Virtual Water Trade: Economic Solution towards Agriculture-led Water Scarcity

As I suggested in my last post, building reservoirs or other forms of water storage facilities could aid in adjusting seasonal imbalances of water resource allocation. Following that, let's talk about another creative solution to the uneven spatial distribution of water.

Virtual Water: The Theory

Since its inception in the early 1990s, the virtual water trade has grown in popularity as a special solution to national water scarcity. The term "virtual water" relates to the water required to manufacture certain agricultural products (sometimes also further applies to water used in non-agriculture items). This proposal came up with a technique for countries to compensate for their water shortages through economic processes. Instead of producing water-intensive commodities in-house, countries could choose to import them and spare their limited water resources for domestic consumption. On the other hand, water-rich nations can also benefit from their surplus water resource by exporting water-intensive products. 

As stated by Allan, "virtual water is a term that links water, food and trade" (2003, p.6). Such a notion offers up new ways of thinking to address physical water scarcity from an economic standpoint. In principle, a positive net virtual water import balance may remedy a water deficit, but the reality is far more complicated. Using virtual water trade as a major comfort of water shortage requires a move away from national food self-sufficiency. Excessive agricultural export prohibitions may also threaten local farming livelihoods as well as national economic prosperity. Water policymakers may face high political risks when overly relying on virtual water trade.

Virtual Water Trade in Kenya: A Case Study

Located in the east coast of Africa, Kenya is one of the largest exporters of virtual water in the Nile Basin. Its tea and coffee exports, together with Uganda's, account for the majority of virtual water flow within the basin (Zeitoun et al., 2010). Exporting farming consumes a substantial amount of water in Kenya. As indicated by Mekonnen & Hoekstra (2014), export products accounted for 23% of the agricultural water footprint in the nation from 1996 to 2005, which was about 4.1 km³/year. The majority of Kenyan agriculture is rainfed, hence croplands are concentrated in areas with more consistent rainfall, such as the Lake Victoria basin and the narrow coastal strip.

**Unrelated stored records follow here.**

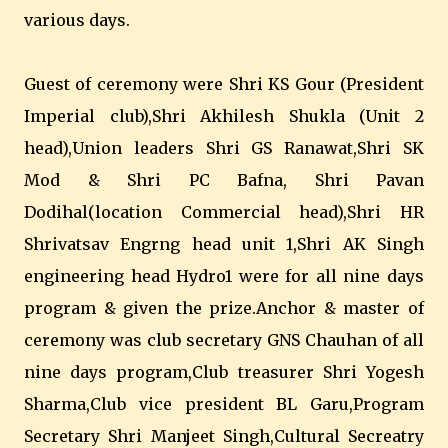
various days.
Guest of ceremony were Shri KS Gour (President
Imperial club),Shri Akhilesh Shukla (Unit 2
head),Union leaders Shri GS Ranawat,Shri SK
Mod & Shri PC Bafna, Shri Pavan
Dodihal(location Commercial head),Shri HR
Shrivatsav Engrng head unit 1,Shri AK Singh
engineering head Hydro1 were for all nine days
program & given the prize.Anchor & master of
ceremony was club secretary GNS Chauhan of all
nine days program,Club treasurer Shri Yogesh
Sharma,Club vice president BL Garu,Program
Secretary Shri Manjeet Singh,Cultural Secreatry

Kenya also imports crop products such as cereals from neighbouring countries, which include around 4.0 km³ of virtual water per year. As a result, the net effect of virtual water trade in the country is more or less neutral (see also in Figure 1). However, current renewable water resources are thought to be insufficient to satisfy Kenya's water demands (Wong et al., 2005). The country could be classified as water-stressed and in regions like the Lake Naivasha, and commercial farms have been criticised for causing a reduction in lake level as well as fertiliser pollution in areas such as Lake Naivasha (Mekonnen et al., 2012). Thus, although virtual water trade currently has little impacts on Kenya's water security (Zeitoun et al.,2010), it could be a potential method to adjust the country's national water deficit. 

Figure 1: Countries with a positive (green) or negative (red) net virtual water balance with Kenya. Black arrows indicate the greatest virtual water flows into and out of Kenya. Source: Mekonnen & Heokstra, 2014.

Whereas it would be unwise for Kenya to impose severe restrictions on agricultural exports in order to create a positive a positive net virtual water import balance. Kenya's present virtual water export is mostly centred on high-value products like coffee and tea, which produce a better return per unit of water consumed than the cereal crops Kenya import. Key exporting agriculture products plays a vital role in the nation’s socio-economic growth, as tea and coffee farming employ a considerable section of the people, both directly and indirectly (Mekonnen & Hoekstra, 2014). Reducing agricultural water use by improving irrigation efficiency and agriculture productivity while only exporting commodities with a high comparative economic advantage might be a smarter step forward in coping with water shortage using virtual water.